Previous related research studies have shown similar biological processes of osteoblasts exposed to DEX [29, 30]. Period2 (PER2) is a circadian gene and plays an important role in regulating cells apoptosis [31]. Honma et al. [32] found that PER2 is a directly target gene of DEX. Abe et al. [33] revealed that PER2 is required for the maturation of bone tissue. In this study, we suggested that PER2 directly regulating FGF2 through STITCH network. FGF-2 plays a central role in osteoblast differentiation and osteoblast survival [34]. FGF-2 has a positive role in preventing apoptosis in multiple cells [35, 36]. Analysis in the STITCH database indicated that DEX affects FGF-2 expression mainly by regulating other neighboring genes (FGFR-3 and PER2). A mechanistic study revealed that overexpression of FGF-2 activated the PI3K signaling pathway.

DEX reduced the number of MC3T3-E1 cells in a concentration-dependent manner. We used 10−4 M DEX to treat MC3T3-E1 cells based on our experiment and GSE21727 data [37]. The MC3T3-E1 apoptotic rate increased in the DEX group, which was determined by TUNEL staining and FITC/PI double staining by flow cytometry. After DEX treatment, the expression of apoptotic markers (Cleaved caspase-3, Caspase-3 and Bax) was increased, and the expression of an inhibitor of apoptotic proteins (Bcl-2) was decreased.

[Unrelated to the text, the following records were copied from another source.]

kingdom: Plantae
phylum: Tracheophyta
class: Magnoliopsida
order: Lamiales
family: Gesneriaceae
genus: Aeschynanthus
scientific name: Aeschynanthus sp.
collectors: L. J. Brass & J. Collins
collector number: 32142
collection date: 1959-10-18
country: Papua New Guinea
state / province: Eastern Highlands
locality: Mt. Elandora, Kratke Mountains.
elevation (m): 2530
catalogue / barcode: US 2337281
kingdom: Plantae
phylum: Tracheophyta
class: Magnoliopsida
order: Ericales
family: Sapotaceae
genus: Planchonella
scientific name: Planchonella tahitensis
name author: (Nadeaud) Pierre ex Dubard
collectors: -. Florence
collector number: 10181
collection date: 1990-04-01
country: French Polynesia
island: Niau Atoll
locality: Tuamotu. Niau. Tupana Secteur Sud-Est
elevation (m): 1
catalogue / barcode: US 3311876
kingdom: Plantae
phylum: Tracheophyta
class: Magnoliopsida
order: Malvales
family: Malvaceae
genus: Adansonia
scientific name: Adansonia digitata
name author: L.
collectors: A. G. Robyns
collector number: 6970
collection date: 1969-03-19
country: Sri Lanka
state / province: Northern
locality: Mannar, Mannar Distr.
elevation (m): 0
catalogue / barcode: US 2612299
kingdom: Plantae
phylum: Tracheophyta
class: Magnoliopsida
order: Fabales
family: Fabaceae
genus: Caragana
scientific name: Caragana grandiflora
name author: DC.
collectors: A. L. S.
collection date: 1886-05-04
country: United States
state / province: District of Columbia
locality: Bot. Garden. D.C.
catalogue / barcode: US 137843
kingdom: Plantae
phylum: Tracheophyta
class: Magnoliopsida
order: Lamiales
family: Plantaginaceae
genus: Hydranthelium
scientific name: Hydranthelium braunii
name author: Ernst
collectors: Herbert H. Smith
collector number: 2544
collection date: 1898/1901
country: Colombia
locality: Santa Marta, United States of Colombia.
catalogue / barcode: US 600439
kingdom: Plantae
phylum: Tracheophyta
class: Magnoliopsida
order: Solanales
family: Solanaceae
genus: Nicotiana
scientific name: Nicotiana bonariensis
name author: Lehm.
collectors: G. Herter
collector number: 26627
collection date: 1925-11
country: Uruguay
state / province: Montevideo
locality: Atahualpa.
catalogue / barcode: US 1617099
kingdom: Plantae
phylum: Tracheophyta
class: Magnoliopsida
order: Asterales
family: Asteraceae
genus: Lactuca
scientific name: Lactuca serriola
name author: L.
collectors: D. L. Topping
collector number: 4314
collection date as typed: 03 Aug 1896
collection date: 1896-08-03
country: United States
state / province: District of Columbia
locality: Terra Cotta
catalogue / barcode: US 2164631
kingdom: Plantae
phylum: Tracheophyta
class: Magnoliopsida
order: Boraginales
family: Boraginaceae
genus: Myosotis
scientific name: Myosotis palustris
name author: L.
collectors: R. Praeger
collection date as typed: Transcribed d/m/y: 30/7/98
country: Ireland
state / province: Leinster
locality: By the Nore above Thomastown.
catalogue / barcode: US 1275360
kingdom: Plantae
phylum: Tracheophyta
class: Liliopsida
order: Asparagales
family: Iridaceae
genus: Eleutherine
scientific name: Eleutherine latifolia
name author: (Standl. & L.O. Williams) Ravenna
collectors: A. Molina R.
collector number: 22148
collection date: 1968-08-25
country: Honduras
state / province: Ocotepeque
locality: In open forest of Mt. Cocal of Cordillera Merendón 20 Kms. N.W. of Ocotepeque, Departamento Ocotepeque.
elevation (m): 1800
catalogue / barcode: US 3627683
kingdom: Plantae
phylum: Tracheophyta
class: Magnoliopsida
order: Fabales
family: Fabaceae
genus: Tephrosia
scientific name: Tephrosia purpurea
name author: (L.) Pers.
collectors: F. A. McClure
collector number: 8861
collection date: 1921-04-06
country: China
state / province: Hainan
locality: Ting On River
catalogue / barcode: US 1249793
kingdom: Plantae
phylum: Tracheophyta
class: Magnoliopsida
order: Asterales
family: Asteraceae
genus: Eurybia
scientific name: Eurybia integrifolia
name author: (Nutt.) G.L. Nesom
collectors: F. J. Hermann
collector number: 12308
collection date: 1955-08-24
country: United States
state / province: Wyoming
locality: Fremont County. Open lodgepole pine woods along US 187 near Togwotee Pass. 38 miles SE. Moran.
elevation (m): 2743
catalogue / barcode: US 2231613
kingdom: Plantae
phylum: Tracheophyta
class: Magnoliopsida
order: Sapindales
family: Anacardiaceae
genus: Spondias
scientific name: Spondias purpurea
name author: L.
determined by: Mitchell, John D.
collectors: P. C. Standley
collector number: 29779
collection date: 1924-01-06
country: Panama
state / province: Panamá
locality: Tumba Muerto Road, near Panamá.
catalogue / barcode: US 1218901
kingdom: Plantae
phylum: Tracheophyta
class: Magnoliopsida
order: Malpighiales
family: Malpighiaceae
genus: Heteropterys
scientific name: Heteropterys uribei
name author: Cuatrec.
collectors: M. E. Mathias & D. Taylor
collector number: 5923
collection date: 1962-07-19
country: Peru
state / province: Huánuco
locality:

The apoptotic effect of DEX has been demonstrated in previous studies [38, 39]. FGF-2-pcDNA was used to increase the expression of FGF-2 and elucidate the underlying mechanism of FGF-2. FGF-2 played an important role in DEX-induced apoptosis, and the main result showed that overexpression of FGF-2 could rescue DEX-induced apoptosis in MC3T3-E1 cells. The apoptotic effects of FGF-2 overexpression were attenuated by blocking with a PI3K inhibitor (LY294002). The PI3K/Akt signaling pathway plays a significant role in maintaining cell viability and enhances resistance to cell apoptosis [40, 41]. Activation of the PI3K/Akt signaling pathway significantly inhibits apoptosis-related proteins [42,43,44].

PI3K-Akt signaling pathways showed the most significant upregulation after FGF-2 overexpression. Thus, we propose that FGF-2 effectively inhibits DEX-induced MC3T3-E1 cell apoptosis through activation of the PI3K/Akt signaling pathway. In the future, gene knockdown of FGF-2 rats should be constructed to further investigate the effects of FGF-2 for ONFH. A limitation should be noted in this study. FGF-2 silencing or PI3K/Akt direct stimulation was not perform in vivo and in vitro.

Conclusion

In conclusion, we first conducted a bioinformatics analysis of the DEGs of control and DEX-treated human osteoblasts. We determined that FGF-2 overexpression could reverse DEX-induced apoptosis in MC3T3-E1 cells through the PI3K/Akt signaling pathway. These outcomes indicate the value of FGF-2 as a potential therapeutic target for ONFH.